Shame had ample time to poison his lonely soul.
She taunted, “No one respects or even likes you.”
Don endured a long life of crushed hope.
Family violence, Agent Orange, US-Army, Retired…
Civilian layoff, serial underemployment, disfiguring cancer.
His hope turned disappointment for Donald Junior;
He destroyed his only son with tough-love violence.
His hope turned estrangement for me;
He trapped his only daughter in dissociated dashes
Toward anything that looked like love.
I am taking off these running shoes;
All these sprints leave me tired.
My People’s trying has broken me;
Their failings have swamped my heart.
I’ve achieved—as if everything is okay.
I detached—as if I needed nothing.
But I wish more people knew how dearly I've failed.
I tell myself I’ve nothing more to do with Shame,
With her cruel words and tempting despair.
I tell myself I’ve ended her sway in the family line…

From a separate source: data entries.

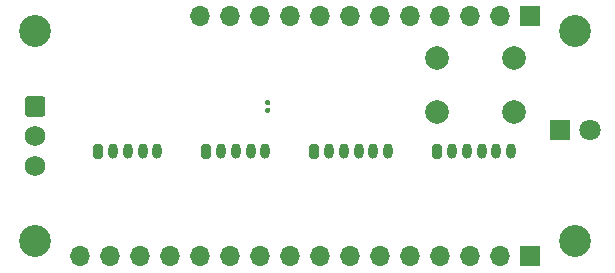
<source format=gbs>
G04 #@! TF.GenerationSoftware,KiCad,Pcbnew,(5.1.10)-1*
G04 #@! TF.CreationDate,2021-09-22T19:22:54-07:00*
G04 #@! TF.ProjectId,HW_IR Featherwing,48575f49-5220-4466-9561-746865727769,rev?*
G04 #@! TF.SameCoordinates,Original*
G04 #@! TF.FileFunction,Soldermask,Bot*
G04 #@! TF.FilePolarity,Negative*
%FSLAX46Y46*%
G04 Gerber Fmt 4.6, Leading zero omitted, Abs format (unit mm)*
G04 Created by KiCad (PCBNEW (5.1.10)-1) date 2021-09-22 19:22:54*
%MOMM*%
%LPD*%
G01*
G04 APERTURE LIST*
%ADD10C,1.740000*%
%ADD11R,1.700000X1.700000*%
%ADD12O,1.700000X1.700000*%
%ADD13O,0.800000X1.300000*%
%ADD14C,2.700000*%
%ADD15R,1.800000X1.800000*%
%ADD16C,1.800000*%
%ADD17C,2.000000*%
G04 APERTURE END LIST*
D10*
X27940000Y-39370000D03*
X27940000Y-36830000D03*
G36*
G01*
X27319999Y-33420000D02*
X28560001Y-33420000D01*
G75*
G02*
X28810000Y-33669999I0J-249999D01*
G01*
X28810000Y-34910001D01*
G75*
G02*
X28560001Y-35160000I-249999J0D01*
G01*
X27319999Y-35160000D01*
G75*
G02*
X27070000Y-34910001I0J249999D01*
G01*
X27070000Y-33669999D01*
G75*
G02*
X27319999Y-33420000I249999J0D01*
G01*
G37*
G36*
G01*
X47525000Y-34380000D02*
X47725000Y-34380000D01*
G75*
G02*
X47825000Y-34480000I0J-100000D01*
G01*
X47825000Y-34740000D01*
G75*
G02*
X47725000Y-34840000I-100000J0D01*
G01*
X47525000Y-34840000D01*
G75*
G02*
X47425000Y-34740000I0J100000D01*
G01*
X47425000Y-34480000D01*
G75*
G02*
X47525000Y-34380000I100000J0D01*
G01*
G37*
G36*
G01*
X47525000Y-33740000D02*
X47725000Y-33740000D01*
G75*
G02*
X47825000Y-33840000I0J-100000D01*
G01*
X47825000Y-34100000D01*
G75*
G02*
X47725000Y-34200000I-100000J0D01*
G01*
X47525000Y-34200000D01*
G75*
G02*
X47425000Y-34100000I0J100000D01*
G01*
X47425000Y-33840000D01*
G75*
G02*
X47525000Y-33740000I100000J0D01*
G01*
G37*
D11*
X69850000Y-26670000D03*
D12*
X67310000Y-26670000D03*
X64770000Y-26670000D03*
X62230000Y-26670000D03*
X59690000Y-26670000D03*
X57150000Y-26670000D03*
X54610000Y-26670000D03*
X52070000Y-26670000D03*
X49530000Y-26670000D03*
X46990000Y-26670000D03*
X44450000Y-26670000D03*
X41910000Y-26670000D03*
D13*
X47418000Y-38100000D03*
X46168000Y-38100000D03*
X44918000Y-38100000D03*
X43668000Y-38100000D03*
G36*
G01*
X42018000Y-38550000D02*
X42018000Y-37650000D01*
G75*
G02*
X42218000Y-37450000I200000J0D01*
G01*
X42618000Y-37450000D01*
G75*
G02*
X42818000Y-37650000I0J-200000D01*
G01*
X42818000Y-38550000D01*
G75*
G02*
X42618000Y-38750000I-200000J0D01*
G01*
X42218000Y-38750000D01*
G75*
G02*
X42018000Y-38550000I0J200000D01*
G01*
G37*
D14*
X73660000Y-27940000D03*
X73660000Y-45720000D03*
X27940000Y-45720000D03*
X27940000Y-27940000D03*
D11*
X69850000Y-46990000D03*
D12*
X67310000Y-46990000D03*
X64770000Y-46990000D03*
X62230000Y-46990000D03*
X59690000Y-46990000D03*
X57150000Y-46990000D03*
X54610000Y-46990000D03*
X52070000Y-46990000D03*
X49530000Y-46990000D03*
X46990000Y-46990000D03*
X44450000Y-46990000D03*
X41910000Y-46990000D03*
X39370000Y-46990000D03*
X36830000Y-46990000D03*
X34290000Y-46990000D03*
X31750000Y-46990000D03*
D15*
X72390000Y-36322000D03*
D16*
X74930000Y-36322000D03*
D17*
X61976000Y-34726000D03*
X61976000Y-30226000D03*
X68476000Y-34726000D03*
X68476000Y-30226000D03*
G36*
G01*
X51162000Y-38550000D02*
X51162000Y-37650000D01*
G75*
G02*
X51362000Y-37450000I200000J0D01*
G01*
X51762000Y-37450000D01*
G75*
G02*
X51962000Y-37650000I0J-200000D01*
G01*
X51962000Y-38550000D01*
G75*
G02*
X51762000Y-38750000I-200000J0D01*
G01*
X51362000Y-38750000D01*
G75*
G02*
X51162000Y-38550000I0J200000D01*
G01*
G37*
D13*
X52812000Y-38100000D03*
X54062000Y-38100000D03*
X55312000Y-38100000D03*
X56562000Y-38100000D03*
X57812000Y-38100000D03*
X68226000Y-38100000D03*
X66976000Y-38100000D03*
X65726000Y-38100000D03*
X64476000Y-38100000D03*
X63226000Y-38100000D03*
G36*
G01*
X61576000Y-38550000D02*
X61576000Y-37650000D01*
G75*
G02*
X61776000Y-37450000I200000J0D01*
G01*
X62176000Y-37450000D01*
G75*
G02*
X62376000Y-37650000I0J-200000D01*
G01*
X62376000Y-38550000D01*
G75*
G02*
X62176000Y-38750000I-200000J0D01*
G01*
X61776000Y-38750000D01*
G75*
G02*
X61576000Y-38550000I0J200000D01*
G01*
G37*
G36*
G01*
X32874000Y-38550000D02*
X32874000Y-37650000D01*
G75*
G02*
X33074000Y-37450000I200000J0D01*
G01*
X33474000Y-37450000D01*
G75*
G02*
X33674000Y-37650000I0J-200000D01*
G01*
X33674000Y-38550000D01*
G75*
G02*
X33474000Y-38750000I-200000J0D01*
G01*
X33074000Y-38750000D01*
G75*
G02*
X32874000Y-38550000I0J200000D01*
G01*
G37*
X34524000Y-38100000D03*
X35774000Y-38100000D03*
X37024000Y-38100000D03*
X38274000Y-38100000D03*
M02*

</source>
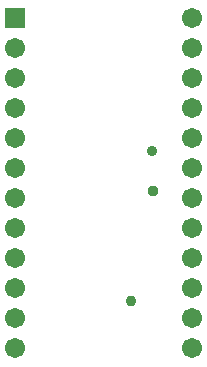
<source format=gbs>
*
%LPD*%
%LNMS 2x2D12 Adapter to DIL24_Rev1.0.GBS*%
%FSLAX24Y24*%
%MOIN*%
%AD*%
%ADD31C,0.06706*%
%ADD32C,0.06706*%
%ADD33R,0.06706X0.06706*%
%ADD34C,0.03674*%
%ADD35C,0.03458*%
%ADD36C,0.03753*%
G54D31*
%SRX1Y1I0.0J0.0*%
G1X5909Y3000D3*
G1X5909Y0D3*
G1X5909Y-5000D3*
G1X5909Y2000D3*
G1X5909Y1000D3*
G1X5909Y-4000D3*
G1X5909Y-6000D3*
G1X5909Y4000D3*
G1X5909Y5000D3*
G1X5909Y-2000D3*
G1X5909Y-3000D3*
G1X5909Y-1000D3*
G54D32*
G1X0Y-6000D3*
G1X0Y-5000D3*
G1X0Y-4000D3*
G1X0Y-3000D3*
G1X0Y-1000D3*
G1X0Y0D3*
G1X0Y1000D3*
G1X0Y2000D3*
G1X0Y3000D3*
G1X0Y4000D3*
G1X0Y-2000D3*
G54D33*
G1X0Y5000D3*
G54D34*
G1X3877Y-4431D3*
G54D35*
G1X4580Y580D3*
G54D36*
G1X4596Y-749D3*
M2*

</source>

But wouldn't it be sweet and warm and grounding and lovely
To bask in a breezy light of significance
That doesn't depend on who I am not?
To rest and in a cool shade of worth
Not gained by accomplishment?
To stand and sway in a legitimacy
My People never allowed themselves to feel?
…To dwell in a home forged in dignity and kept in safety?
Perhaps I’ll keep trying and failing and trying again,
In My People’s familiar, careworn hope.
Perhaps I’ll convince Shame to rest forever
Or to run along, quietly carrying their bones.